One new subject, Politics and Society, was added for the first time this year and there was controversy over its timing. It was included as one of three exams being held on a single day, and it meant some students had a marathon sitting to complete all three.
Physical Education and Computer Science will be examined for the first time in 2020.
The Department of Education said there had been a particular focus on ensuring there was only a minimal chance that a candidate would have to take three exams on one day, but that it was "not possible to guarantee that a situation will not arise which will require a student to undertake three examinations on one day in 2019 or in a future year".
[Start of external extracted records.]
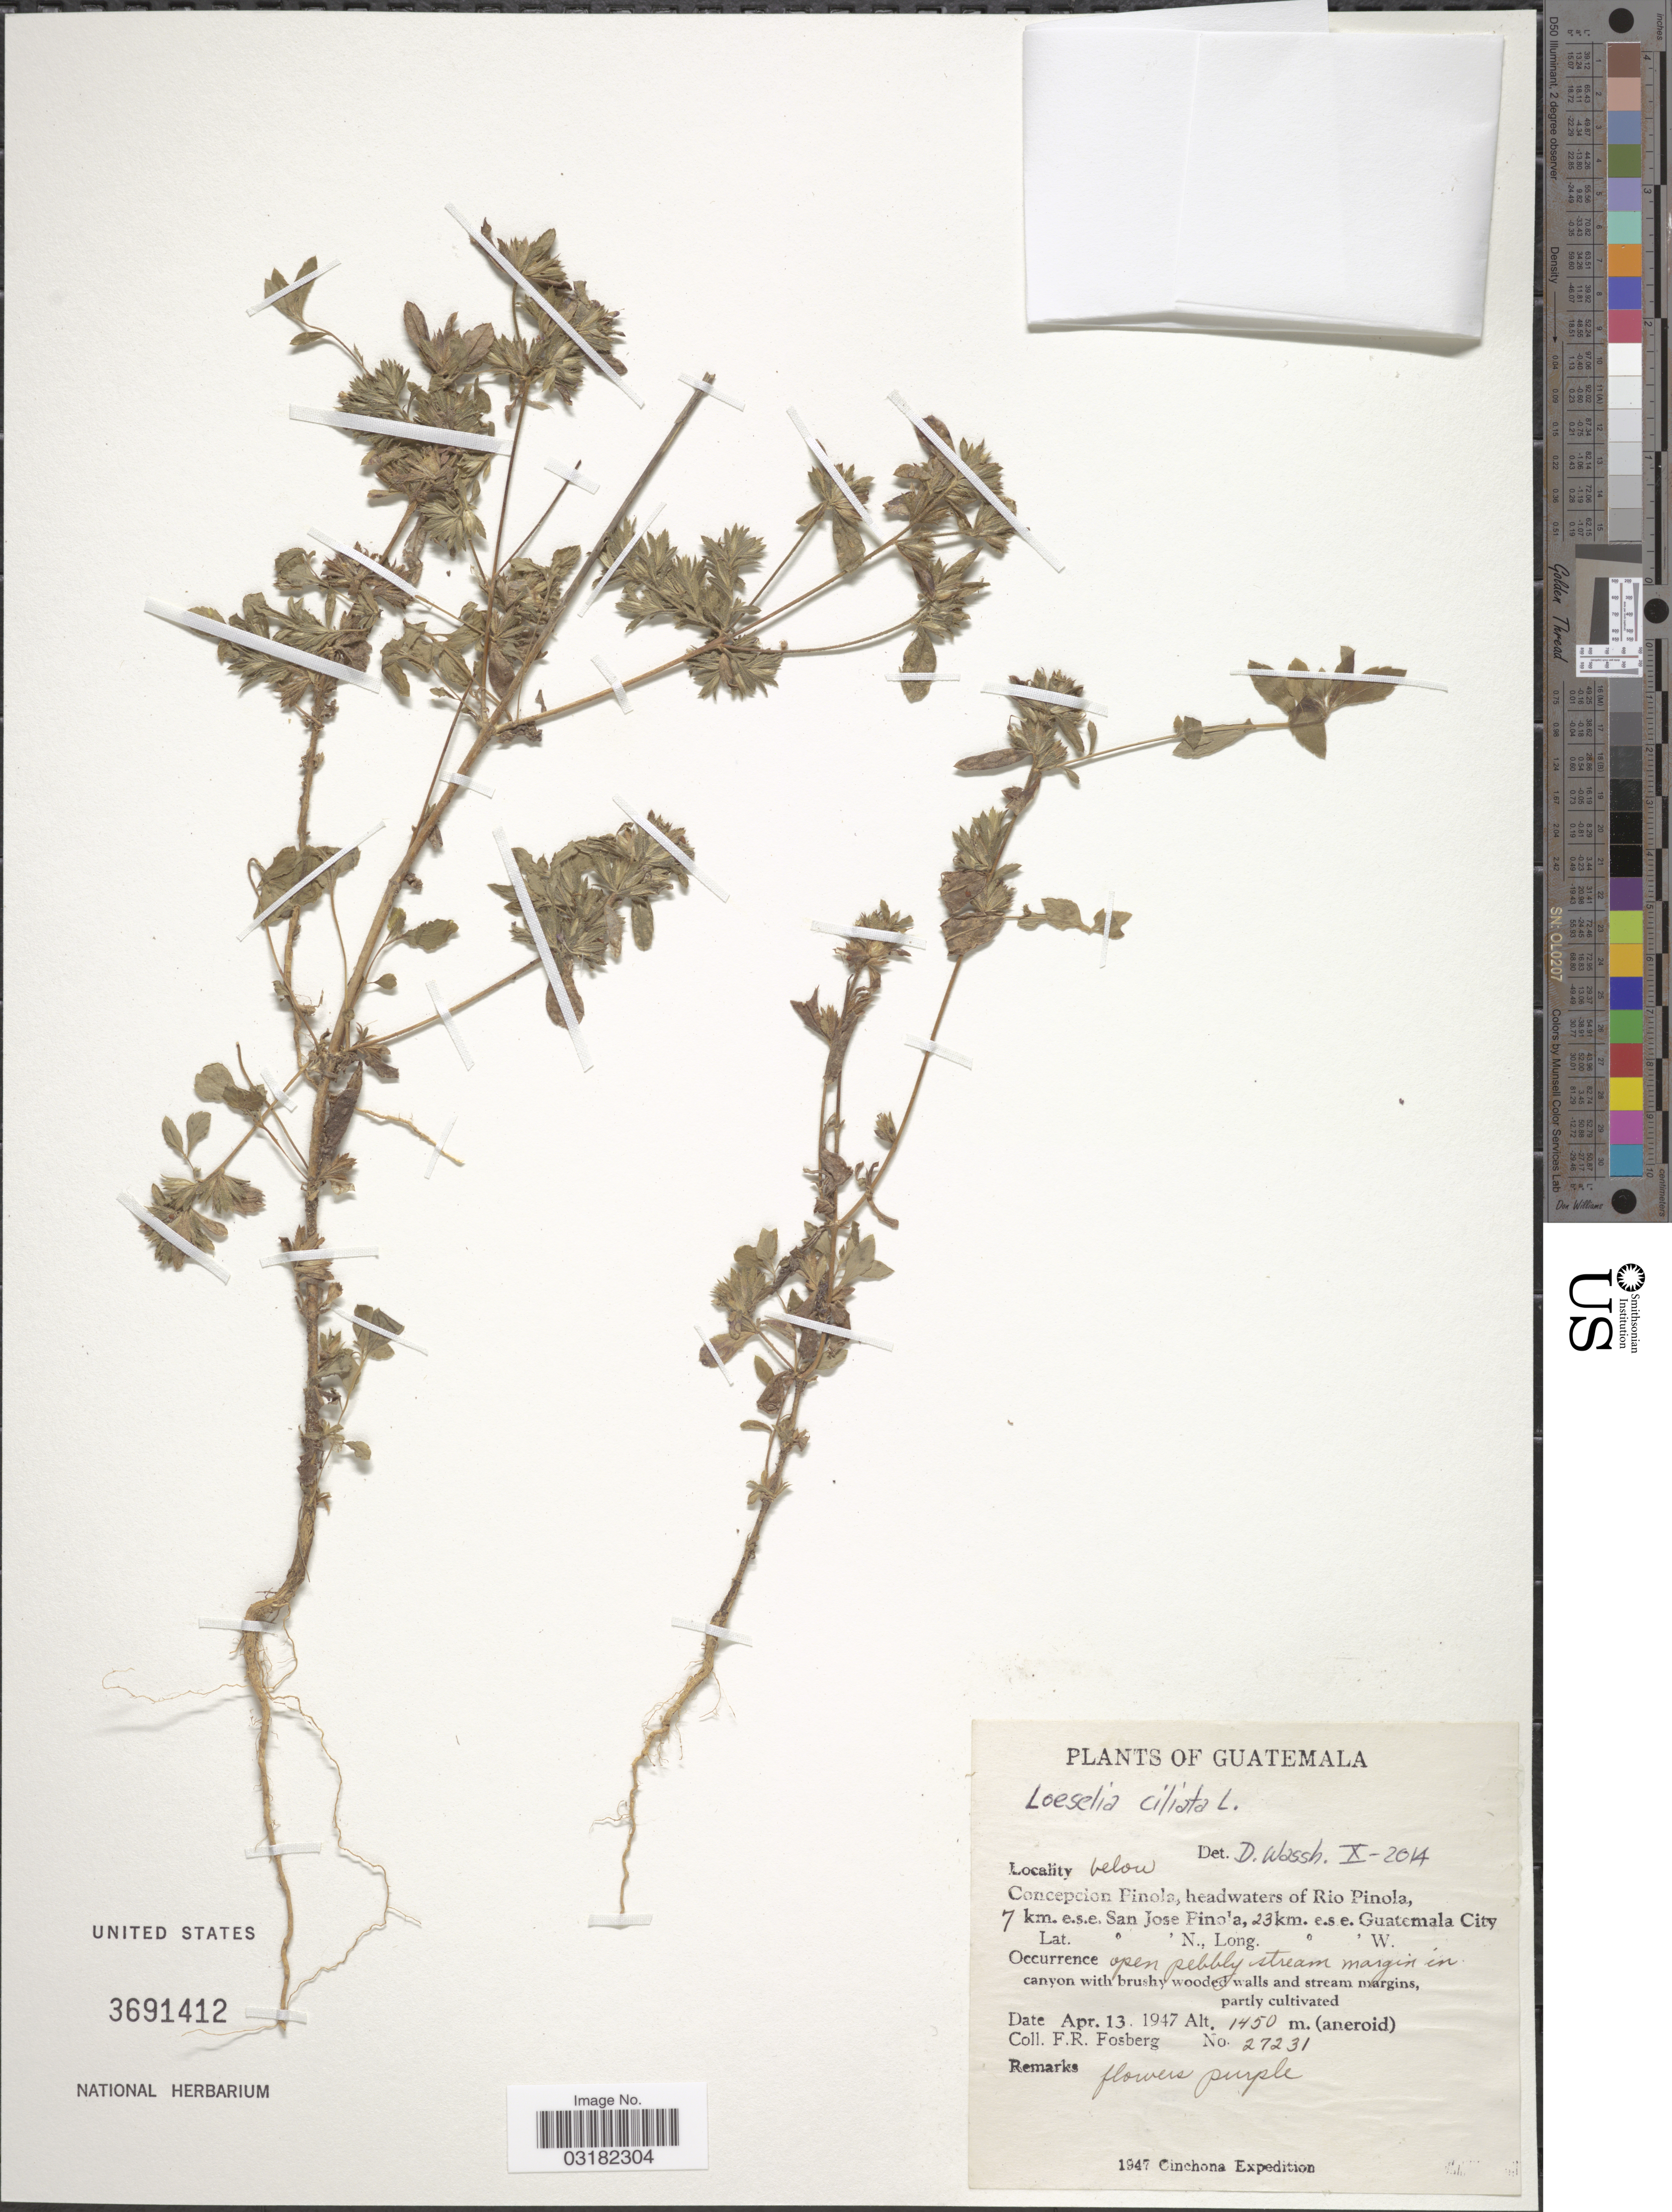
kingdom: Plantae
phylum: Tracheophyta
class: Magnoliopsida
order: Ericales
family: Polemoniaceae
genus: Loeselia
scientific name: Loeselia ciliata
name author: L.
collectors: F. R. Fosberg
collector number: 27231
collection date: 1947-04-13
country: Guatemala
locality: Concepcion Finola, headwaters of Rio Pinola, 7 km. e.s.e. San Jose Finola, 23km. e.s.e. Guatemala City.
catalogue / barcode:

Announcing the change, Education Minister Joe McHugh said it was "about trying to ease pressure".
National Association of Principals and Deputy Principals director Clive Byrne welcomed it as a small step in terms of "wider necessary Leaving Cert reforms, with the interests of the students at heart".
Separately, Mr McHugh confirmed plans to slow down the pace of reforms at primary level by putting back the introduction of a new maths curriculum, as well as allowing for consultations on timing of further changes to school admissions rules.
The move reflects concerns voiced by the curriculum advisory body, the NCCA, and teachers' organisations about initiative overload.
Mr McHugh is delaying the consultation process on a proposed new maths curriculum from 2019 to 2020, which in turn will delay implementation, which been scheduled for the 2021/22 year. It will also allow the new maths curriculum to align with the agreed directions of a proposed new primary curriculum.
On admissions, some reforms have been implemented, but Mr McHugh will engage with the education partners in the coming weeks and consult with them on drawing up timelines for further changes.
Changes yet to be implemented include a 25pc limit on the number of children or grandchildren of past pupils a school may enrol, and a ban on waiting lists.